私たちにはいろいろな望みがあります。キャンパスの多くの学生達に福音を宣べ伝える望みを持っています。また、彼らを弟子として育てる望みを持っています。幸せな結婚に対する望みがあります。このような望みは私たちに苦難を乗り越える力を与えます。しかし、クリスチャンにとって究極的な望みは力と輝かしい栄光を帯びて来られるイエス様に対する望みです。その日、主は主と福音のために涙を流し、苦難の中でも忍耐し、小さな事に忠実した人々を慰めて報いてくださいます。「よくやった。良いしもべだ。あなたはほんの小さな事にも忠実だったから、十の町を支配する者になりなさい。」(ルカ19:17)。

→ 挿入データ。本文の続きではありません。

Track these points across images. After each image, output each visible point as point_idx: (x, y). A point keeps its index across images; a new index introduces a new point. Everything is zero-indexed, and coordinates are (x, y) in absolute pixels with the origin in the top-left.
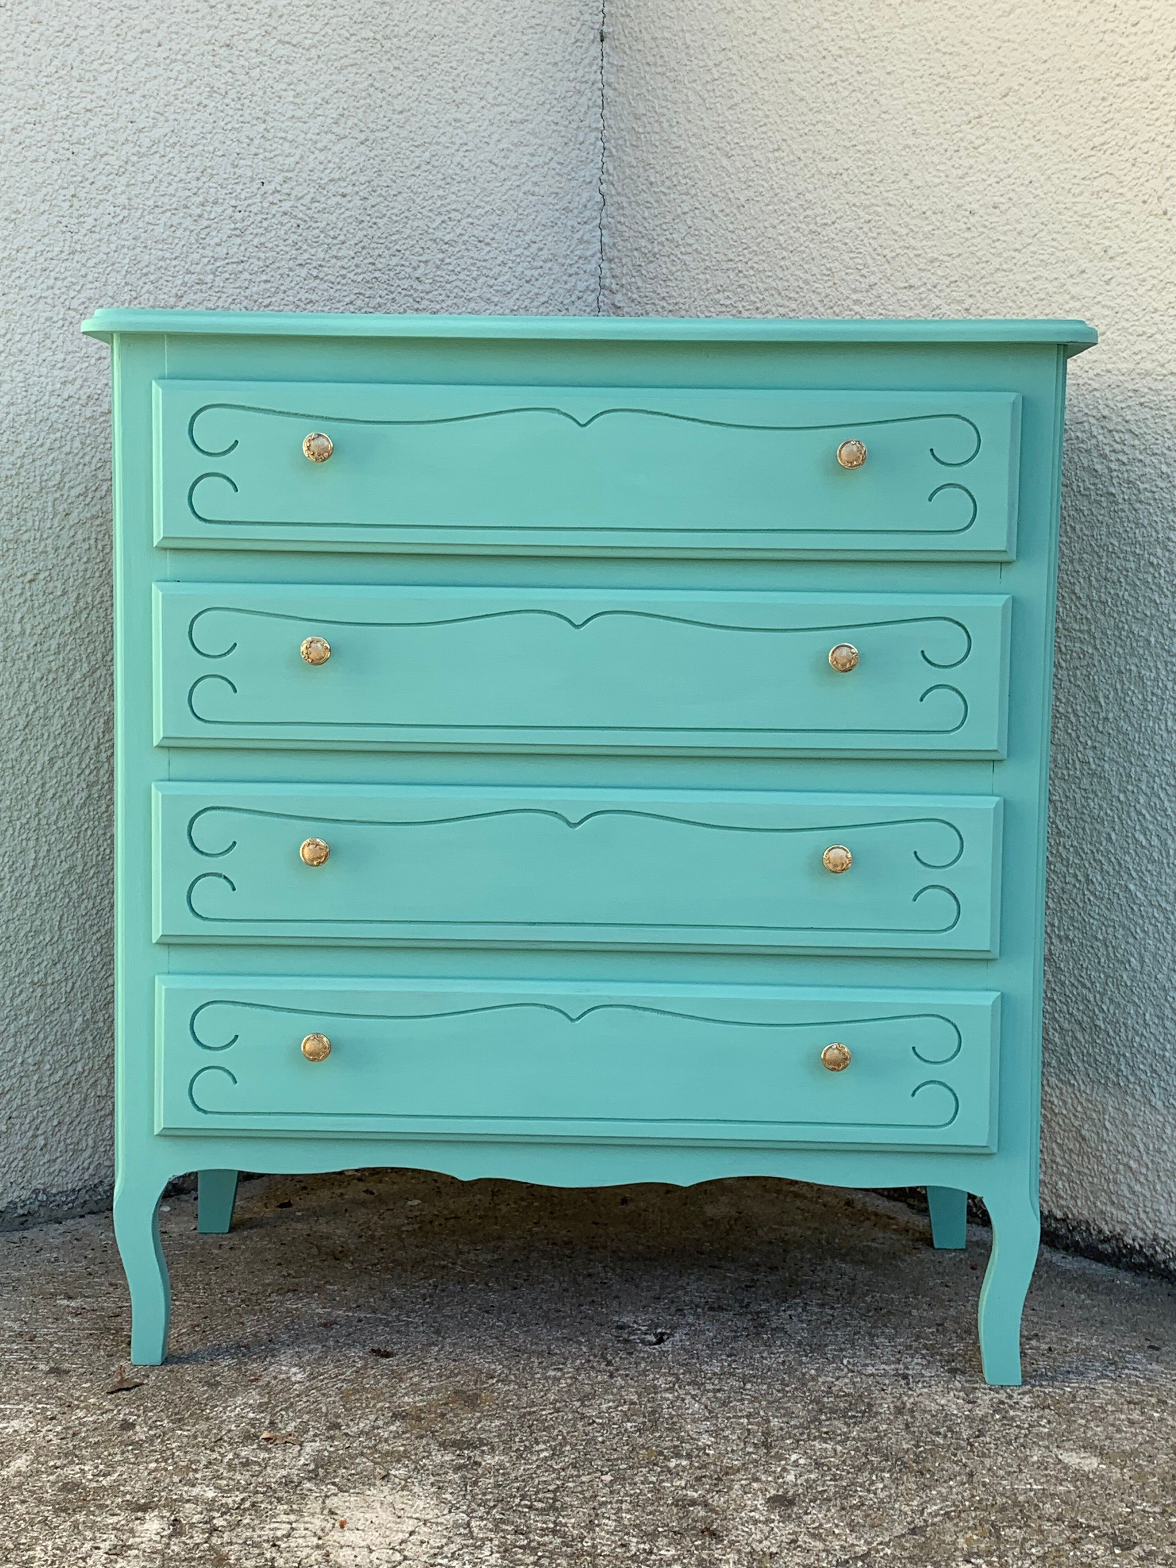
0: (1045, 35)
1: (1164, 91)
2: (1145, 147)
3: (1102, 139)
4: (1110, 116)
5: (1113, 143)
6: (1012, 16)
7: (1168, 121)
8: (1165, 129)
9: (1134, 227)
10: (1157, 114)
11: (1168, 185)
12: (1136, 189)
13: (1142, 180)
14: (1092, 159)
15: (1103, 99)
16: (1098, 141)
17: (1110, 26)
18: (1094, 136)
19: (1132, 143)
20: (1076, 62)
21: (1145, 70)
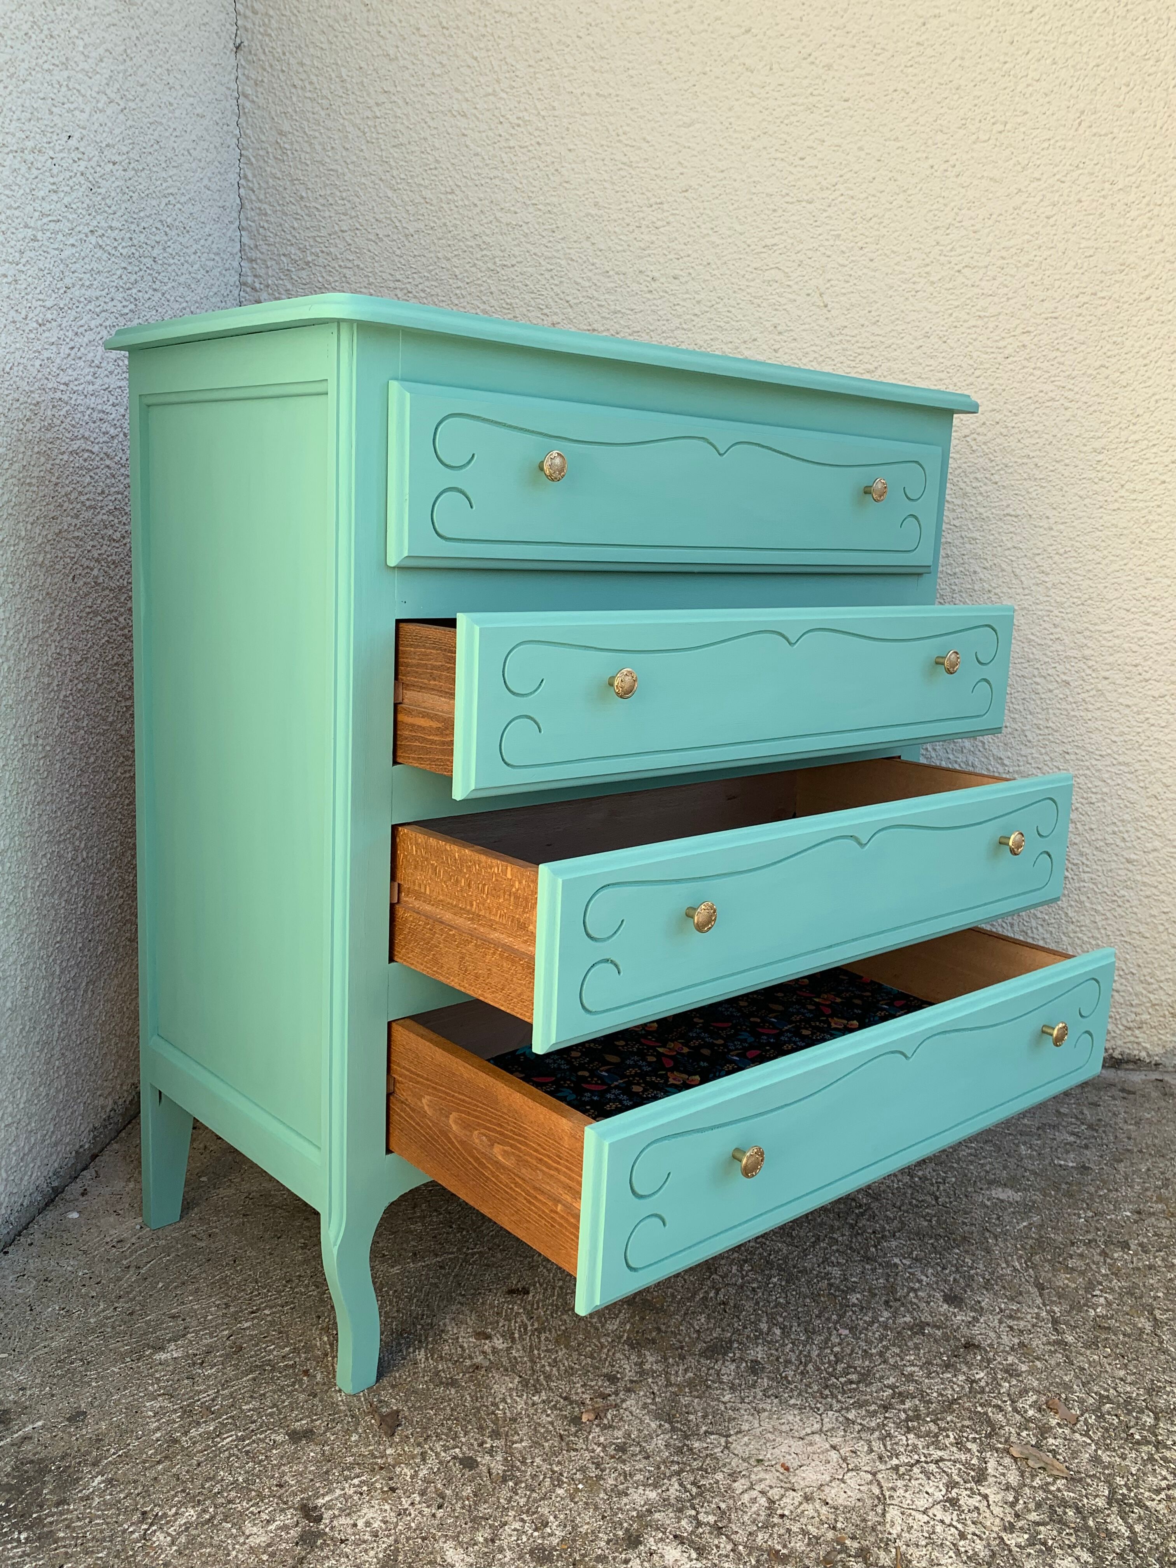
0: (721, 149)
1: (825, 214)
2: (810, 254)
3: (773, 241)
4: (779, 225)
5: (782, 246)
6: (691, 128)
7: (829, 237)
8: (827, 243)
9: (799, 313)
10: (820, 230)
11: (828, 285)
12: (801, 283)
13: (806, 278)
14: (763, 255)
15: (774, 211)
16: (770, 242)
17: (779, 155)
18: (766, 237)
19: (798, 249)
20: (749, 177)
21: (811, 195)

それでは主の再臨を待ち望んでいる私達はこの世でどんな生活をしなければならないでしょうか。29-31節をご覧ください。「いちじくの木や、すべての木を見なさい。木の芽が出ると、それを見て夏の近いことがわかります。そのように、これらのことが起こるのを見たら、神の国は近いと知りなさい。」32,33節はイエス様の御言葉は必ず成就することを言ってくれます。歴史の始まりがあると必ず終わりがあります。ただし、その日、その時がいつであるかは、だれも知りません。(マルコ3:32)。それでイエス様は言われました。34節をご覧ください。「あなたがたの心が、放蕩や深酒やこの世の煩いのために沈み込んでいるところに、その日がわなのように、突然あなたがたに臨むことのないように、よく気をつけていなさい。」また、36節で言われました。「しかし、あなたがたは、やがて起ころうとしているこれらすべてのことからのがれ、人の子の前に立つことができるように、いつも油断せずに祈っていなさい。」主はいつ再臨するかわかりません。また、私たちはいつ主の御前に立つようになるかわかりません。ですからいつも油断せずに祈っていなければなりません。イエス様は、昼は宮で教え、夜はいつも外に出てオリーブという山で過ごされました。イエス様はいつも目を覚まして祈り、御言葉を教えておられました。イエス様は、神殿に集まった群衆の真中で一日をすごし、星の下で神とともに一夜をすごされました。このような神様との交わりがあったからこそ、イエス様は群衆に対して、力を発揮することができたのです。
以上から私たちは人類の歴史はイエス様の再臨に向かって行くのを学びました。私達はいつか死ぬことはわかっています。しかし私達にその日がいつであるかは知らされていません。同様に、世の終わりがあることはわかっていても、それがいつであるかはイエス様は言われませんでした。いつ来るかわからない終末を、きょう終末がある、そしてきょう神の前に立つかのように生きていくところに、私達の終末信仰があります。私たちクリスチャンの究極的な望みはイエス・キリストの再臨とその日に臨まれる神の国にあります。私たちがこの望みを抱いてどんな迫害や苦難があっても最後まで忍耐することができるように祈ります。いつも油断せずに祈り、主の御言葉を教える生活に励むことができるように祈ります。